Wed 5 Dec. 7:35 - 7:40 PST

Spotlight

Sharp Bounds for Generalized Uniformity Testing

Ilias Diakonikolas ⋅ Daniel M. Kane ⋅ Alistair Stewart

We study the problem of generalized uniformity testing of a discrete probability distribution: Given samples from a probability distribution p over an unknown size discrete domain Ω, we want to distinguish, with probability at least 2/3, between the case that p is uniform on some subset of Ω versus ε-far, in total variation distance, from any such uniform distribution. We establish tight bounds on the sample complexity of generalized uniformity testing. In more detail, we present a computationally efficient tester whose sample complexity is optimal, within constant factors, and a matching worst-case information-theoretic lower bound. Specifically, we show that the sample complexity of generalized uniformity testing is Θ(1/(ε^(4/3) ||p||_3) + 1/(ε^2 ||p||_2 )).

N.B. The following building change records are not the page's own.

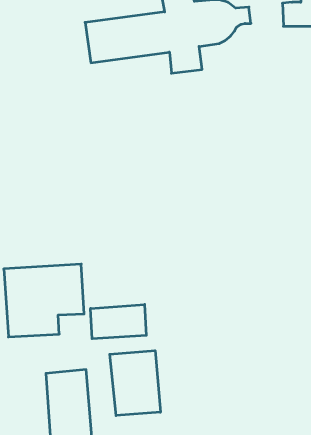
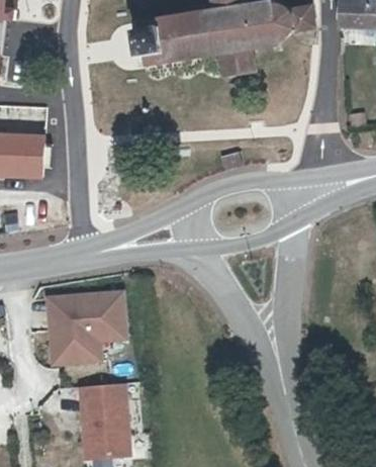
building: [91,304,146,339] -> none
building: [110,351,160,416] -> none

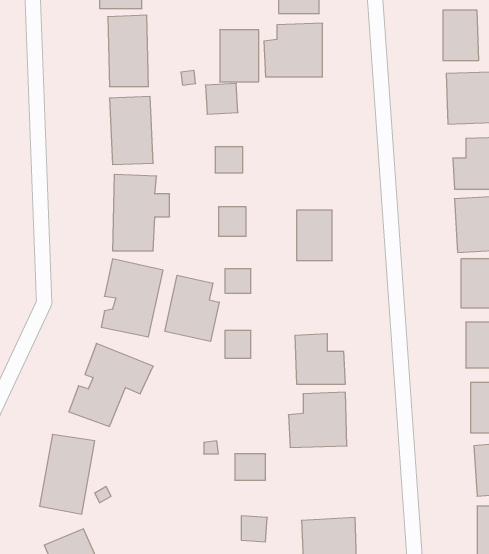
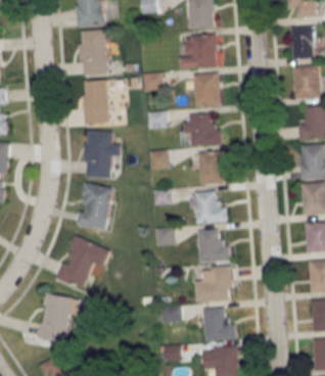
building: [220,30,259,82] -> [194,74,219,106]
building: none -> [181,115,221,146]
building: none -> [190,191,226,224]
building: [165,275,219,341] -> none
building: none -> [202,309,235,339]

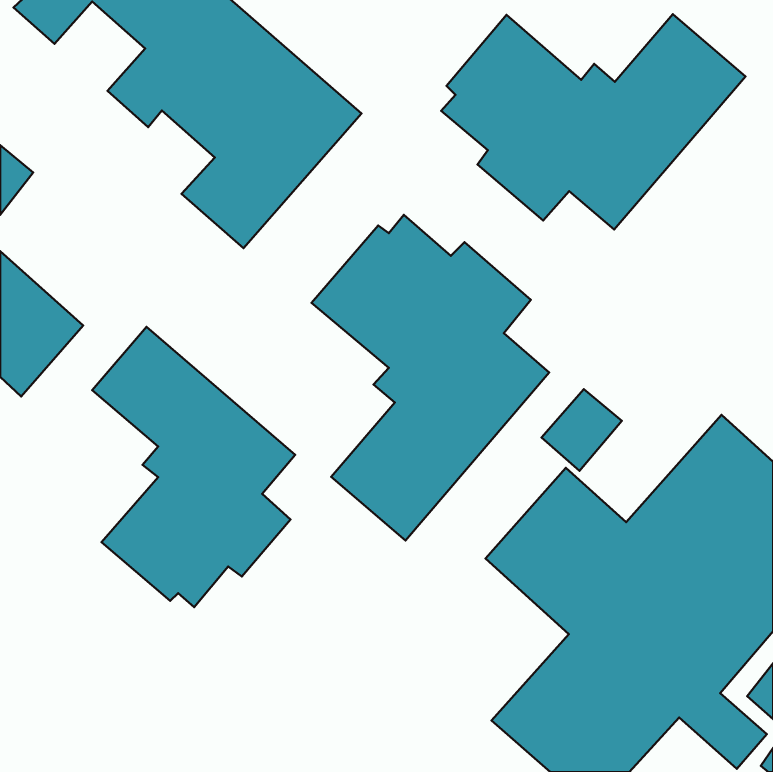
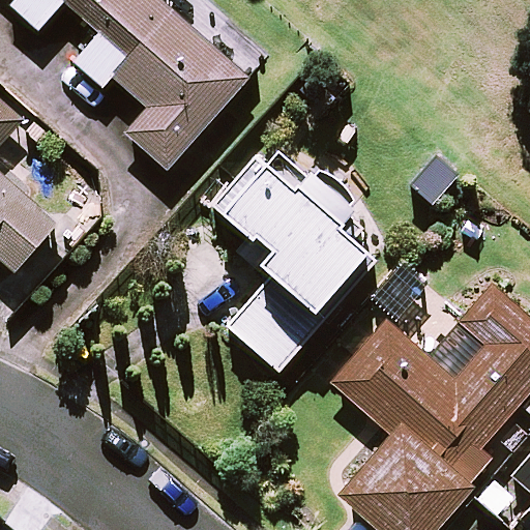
building: [441,14,745,229] -> none
building: [92,327,295,607] -> none

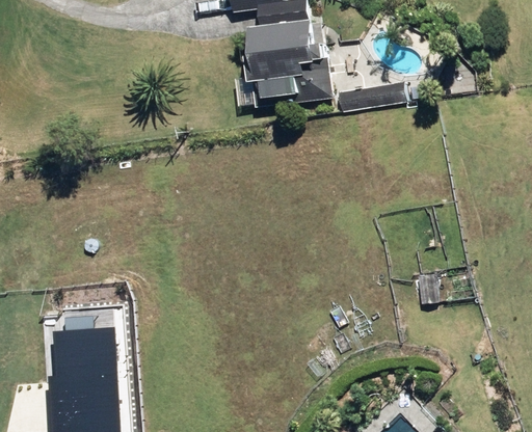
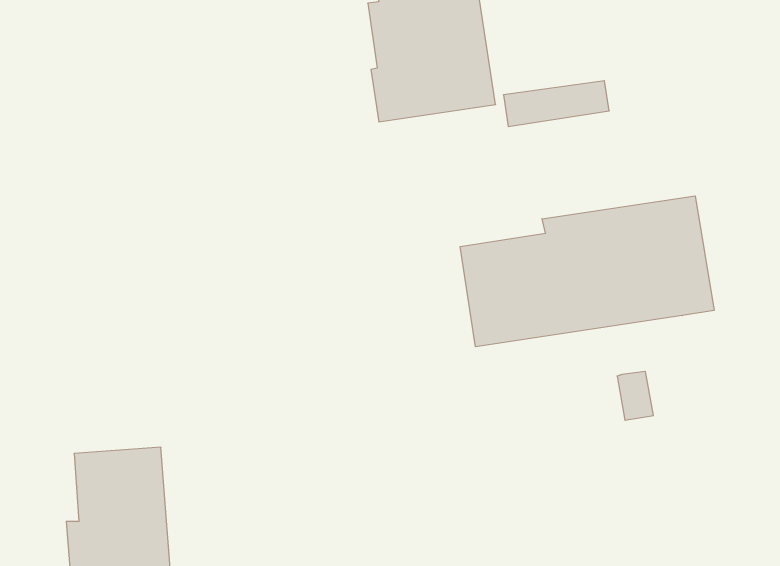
building: none -> [460,196,714,347]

Wed 5 Dec. 7:40 - 7:45 PST

Spotlight

Convex Elicitation of Continuous Properties

Jessica Finocchiaro ⋅ Rafael Frongillo

A property or statistic of a distribution is said to be elicitable if it can be expressed as the minimizer of some loss function in expectation. Recent work shows that continuous real-valued properties are elicitable if and only if they are identifiable, meaning the set of distributions with the same property value can be described by linear constraints. From a practical standpoint, one may ask for which such properties do there exist convex loss functions. In this paper, in a finite-outcome setting, we show that in fact every elicitable real-valued property can be elicited by a convex loss function. Our proof is constructive, and leads to convex loss functions for new properties.